◆ SELECTED TEXT
▶

Ruggers for Peace

Eastwood’s understated Invictus illustrates the path to political reconciliation

(Dec. 17, 2009) Previews

Opening Friday, Dec. 18, is the much-ballyhooed Avatar (3-D & conventional), from “king of the world” James Cameron. In the distant future on distant planet Pandora where the natives are tall, blue and have tails, a group of humans plan an invasion to secure a valuable mineral. Interspecies love causes complications. With Sigourney Weaver, Sam Worthington and Michelle Rodriguez. Rated PG-13 for intense epic battle sequences and warfare, sensuality, language and some smoking. 162m. At the Broadway (also 3-D), Fortuna (3-D), Mill Creek and Minor.

◀

◆ QUESTIONS TO ANSWER
1: Put the lines of the records below into a Markdown table with the columns No. and Line, numbering the rows and leaving out blank lines. Begin at the line that has "Abschlussfeierbanner" and stop after the line that has "Essen-Banner".
2: Continue the "Ruggers for Peace" film column from where it stops.

◆ RECORDS FOR PROCESSING
▶

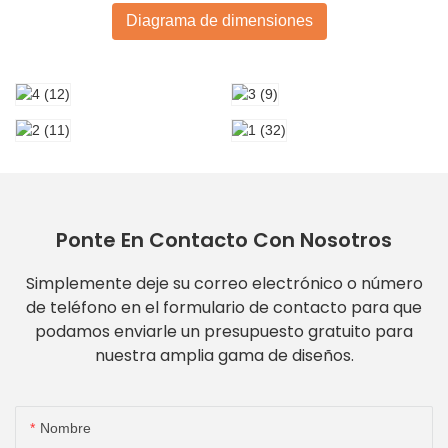
Diagrama de dimensiones
Ponte En Contacto Con Nosotros
Simplemente deje su correo electrónico o número
de teléfono en el formulario de contacto para que
podamos enviarle un presupuesto gratuito para
nuestra amplia gama de diseños.
Nombre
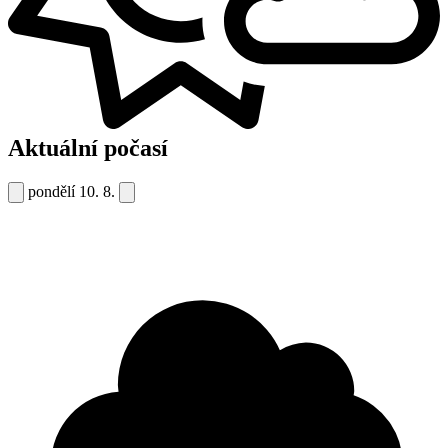
Aktuální počasí
pondělí
10. 8.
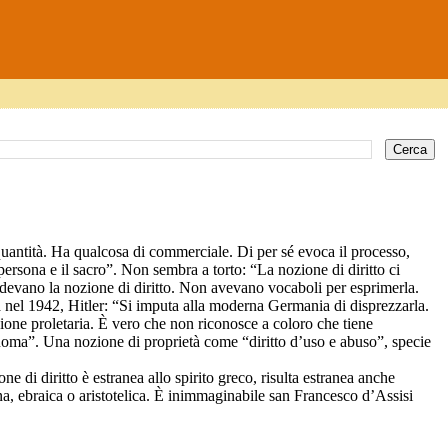
 quantità. Ha qualcosa di commerciale. Di per sé evoca il processo,
rsona e il sacro”. Non sembra a torto: “La nozione di diritto ci
devano la nozione di diritto. Non avevano vocaboli per esprimerla.
a nel 1942, Hitler: “Si imputa alla moderna Germania di disprezzarla.
zione proletaria. È vero che non riconosce a coloro che tiene
 Roma”. Una nozione di proprietà come “diritto d’uso e abuso”, specie
 di diritto è estranea allo spirito greco, risulta estranea anche
na, ebraica o aristotelica. È inimmaginabile san Francesco d’Assisi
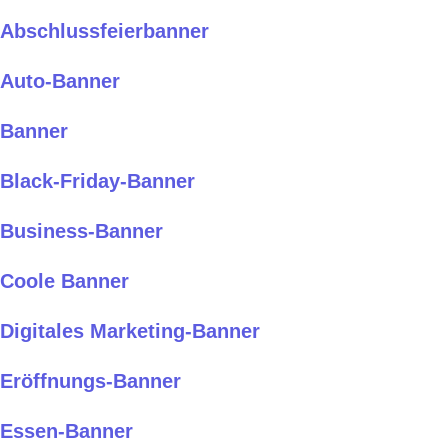
Abschlussfeierbanner
Auto-Banner
Banner
Black-Friday-Banner
Business-Banner
Coole Banner
Digitales Marketing-Banner
Eröffnungs-Banner
Essen-Banner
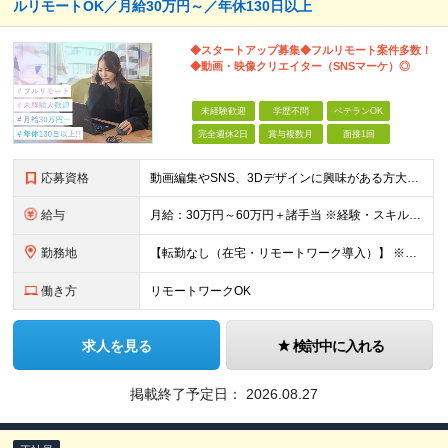
ルリモートOK／月給30万円～／年休130日以上
◆スタートアップ募集◆フルリモート案件多数！
◆動画・映像クリエイター（SNSマーケ）◎
未経験歓迎
学歴不問
ベテランOK
完全週休2日
賞与複数月
面接1回
応募資格
動画編集やSNS、3Dデザインに興味がある方大歓迎！ ―★ 未経験者大歓迎！学歴・経験不問/第二新卒歓迎/WEB面接可能！ ★― 「パソコンの電源ってどうやって入れるの？」 「ワードもエクセルも使
給与
月給：30万円～60万円＋諸手当 ※経験・スキルを考慮して決定します。 試用期間中： 一都三県：月給21万円以上 ※試用期間：6ヶ月～ ※試用期間中は、契約社員となります。
勤務地
【転勤なし（在宅・リモートワーク導入）】 ※フルリモートあり ※研修中に関しても下記となります。 【本社】 東京都千代田区神田和泉町1番地6-16ヤマトビル405 【プロジェクト先】 一都三県、北
働き方
リモートワークOK
求人を見る
検討中に入れる
掲載終了予定日：
2026.08.27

◀

◆ EXERCISE ANSWERS
1:
| No. | Line |
|---|---|
| 1 | Abschlussfeierbanner |
| 2 | Auto-Banner |
| 3 | Banner |
| 4 | Black-Friday-Banner |
| 5 | Business-Banner |
| 6 | Coole Banner |
| 7 | Digitales Marketing-Banner |
| 8 | Eröffnungs-Banner |
| 9 | Essen-Banner |

2:
GALLERY >

The romantic dramedy Did You Hear About the Morgans? features Hugh Grant and Sarah Jessica Parker as successful Manhattanites in a failing marriage. But when they witness a murder, the FBI sends them of to Nowhere, Wyo., for their protection. Will love re-bloom? Rated PG-13 for some sexual references and momentary violence. 103m. At the Broadway and Mill Creek.

Opening Dec. 23 is Alvin and the Chipmunks: The Squeakquel, and on Christmas Day Sherlock Holmes, It’s Complicated and Up in the Air. See next Journal for previews.

For reader Suzanne Crothers (see letters last week) and others, The Road, A Single Man, Precious, The Lovely Bones and others will open sometime in January.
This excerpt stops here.